→ Data to examine
--------------------------------------------------

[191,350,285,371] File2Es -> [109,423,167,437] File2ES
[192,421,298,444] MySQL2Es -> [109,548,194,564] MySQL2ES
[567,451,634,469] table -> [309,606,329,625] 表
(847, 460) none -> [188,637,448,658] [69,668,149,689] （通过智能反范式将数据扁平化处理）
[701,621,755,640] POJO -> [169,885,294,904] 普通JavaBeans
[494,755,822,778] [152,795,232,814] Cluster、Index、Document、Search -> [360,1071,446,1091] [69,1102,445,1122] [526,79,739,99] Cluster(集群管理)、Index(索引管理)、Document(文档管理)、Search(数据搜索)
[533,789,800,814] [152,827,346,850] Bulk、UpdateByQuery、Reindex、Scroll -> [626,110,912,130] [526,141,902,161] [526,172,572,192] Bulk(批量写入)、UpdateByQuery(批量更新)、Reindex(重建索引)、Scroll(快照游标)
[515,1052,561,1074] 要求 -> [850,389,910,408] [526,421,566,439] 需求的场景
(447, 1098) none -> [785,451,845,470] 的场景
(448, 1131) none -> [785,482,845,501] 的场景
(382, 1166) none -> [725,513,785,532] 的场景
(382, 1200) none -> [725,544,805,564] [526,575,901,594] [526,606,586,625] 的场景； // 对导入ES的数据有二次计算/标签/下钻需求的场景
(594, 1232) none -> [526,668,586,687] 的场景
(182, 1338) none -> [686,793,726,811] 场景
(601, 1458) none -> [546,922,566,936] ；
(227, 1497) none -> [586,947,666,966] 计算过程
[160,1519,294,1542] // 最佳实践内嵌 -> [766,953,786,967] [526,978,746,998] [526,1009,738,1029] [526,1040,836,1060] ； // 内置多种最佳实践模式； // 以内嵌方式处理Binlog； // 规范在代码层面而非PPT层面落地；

--------------------------------------------------

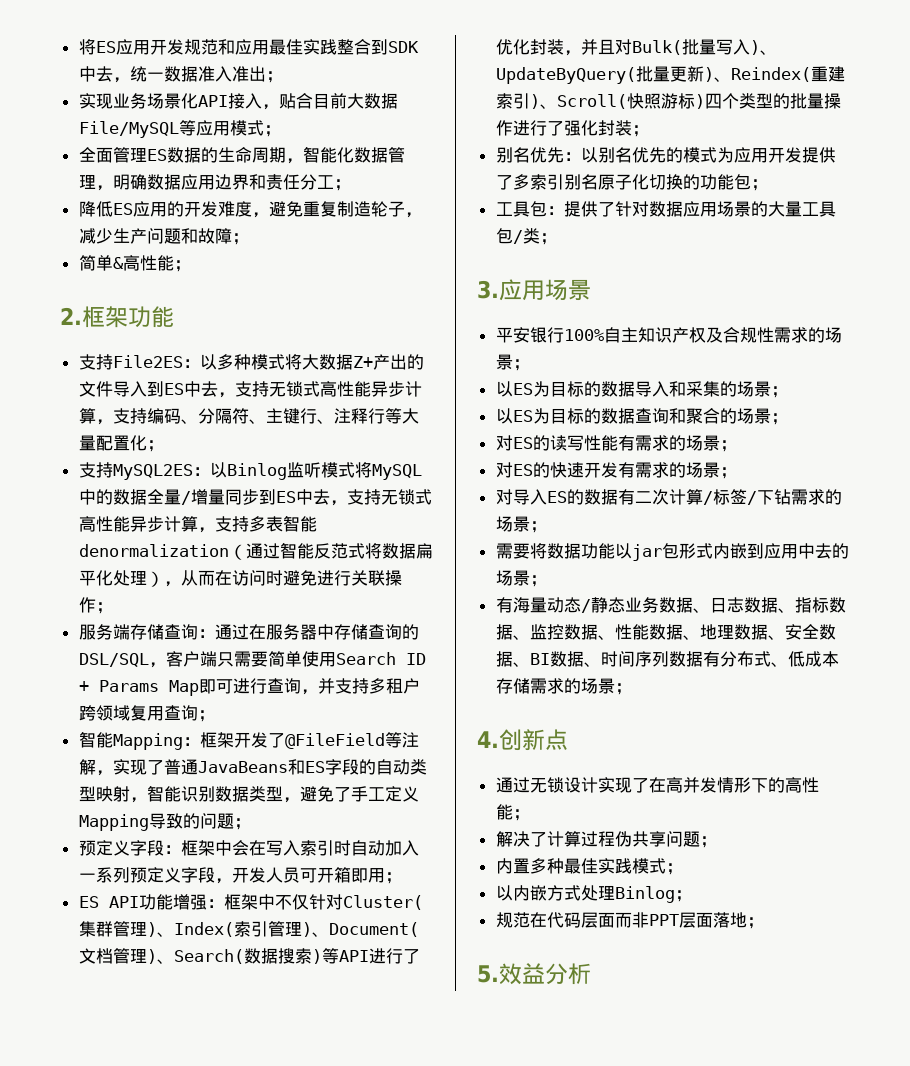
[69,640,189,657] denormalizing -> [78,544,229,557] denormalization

--------------------------------------------------

→ Task
Go through the listing, find each line with the word "none", and copy it.

→ Expected output
(847, 460) none -> [188,637,448,658] [69,668,149,689] （通过智能反范式将数据扁平化处理）
(447, 1098) none -> [785,451,845,470] 的场景
(448, 1131) none -> [785,482,845,501] 的场景
(382, 1166) none -> [725,513,785,532] 的场景
(382, 1200) none -> [725,544,805,564] [526,575,901,594] [526,606,586,625] 的场景； // 对导入ES的数据有二次计算/标签/下钻需求的场景
(594, 1232) none -> [526,668,586,687] 的场景
(182, 1338) none -> [686,793,726,811] 场景
(601, 1458) none -> [546,922,566,936] ；
(227, 1497) none -> [586,947,666,966] 计算过程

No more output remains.